**Data to process**
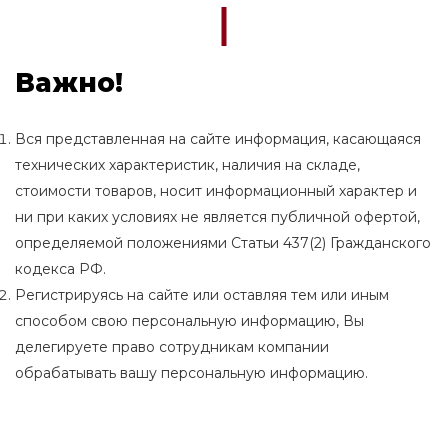
Важно!
Вся представленная на сайте информация, касающаяся
технических характеристик, наличия на складе,
стоимости товаров, носит информационный характер и
ни при каких условиях не является публичной офертой,
определяемой положениями Статьи 437(2) Гражданского
кодекса РФ.
Регистрируясь на сайте или оставляя тем или иным
способом свою персональную информацию, Вы
делегируете право сотрудникам компании
обрабатывать вашу персональную информацию.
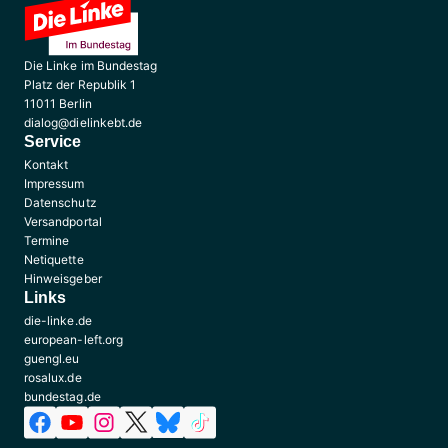
Die Linke im Bundestag
Platz der Republik 1
11011 Berlin
dialog@dielinkebt.de
Service
Kontakt
Impressum
Datenschutz
Versandportal
Termine
Netiquette
Hinweisgeber
Links
die-linke.de
european-left.org
guengl.eu
rosalux.de
bundestag.de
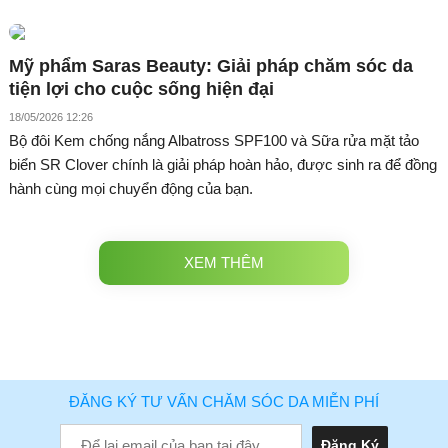
Mỹ phẩm Saras Beauty: Giải pháp chăm sóc da
tiện lợi cho cuộc sống hiện đại
18/05/2026 12:26
Bộ đôi Kem chống nắng Albatross SPF100 và Sữa rửa mặt tảo
biển SR Clover chính là giải pháp hoàn hảo, được sinh ra để đồng
hành cùng mọi chuyển động của bạn.
XEM THÊM
ĐĂNG KÝ TƯ VẤN CHĂM SÓC DA MIỄN PHÍ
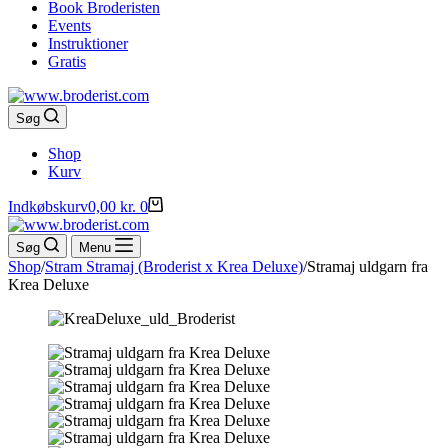
Book Broderisten
Events
Instruktioner
Gratis
Søg
Shop
Kurv
Indkøbskurv
0,00
kr.
0
Søg
Menu
Shop
/
Stram Stramaj (Broderist x Krea Deluxe)
/
Stramaj uldgarn fra
Krea Deluxe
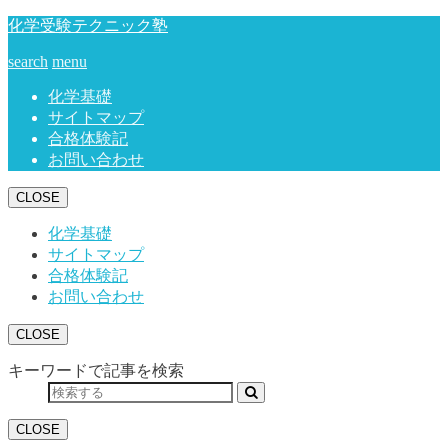
化学受験テクニック塾
search
menu
化学基礎
サイトマップ
合格体験記
お問い合わせ
CLOSE
化学基礎
サイトマップ
合格体験記
お問い合わせ
CLOSE
キーワードで記事を検索
CLOSE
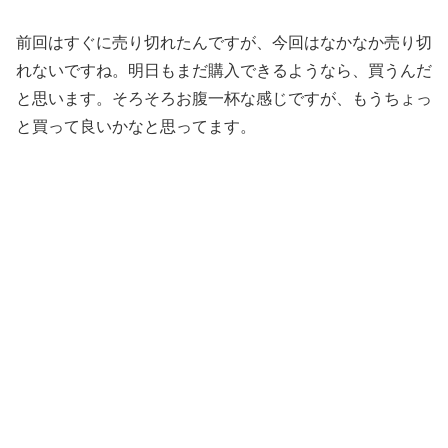
前回はすぐに売り切れたんですが、今回はなかなか売り切
れないですね。明日もまだ購入できるようなら、買うんだ
と思います。そろそろお腹一杯な感じですが、もうちょっ
と買って良いかなと思ってます。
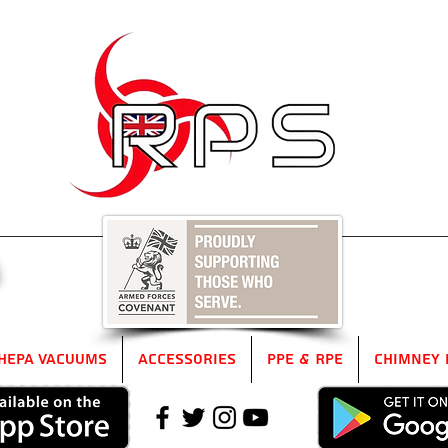
5
HEPA Vacuums
Accessories
PPE & RPE
Chimney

**Aim of the exercise**
What belongs in the answer is each line of the listing that contains the word "сайте".

**Output of the exercise**
Вся представленная на сайте информация, касающаяся
Регистрируясь на сайте или оставляя тем или иным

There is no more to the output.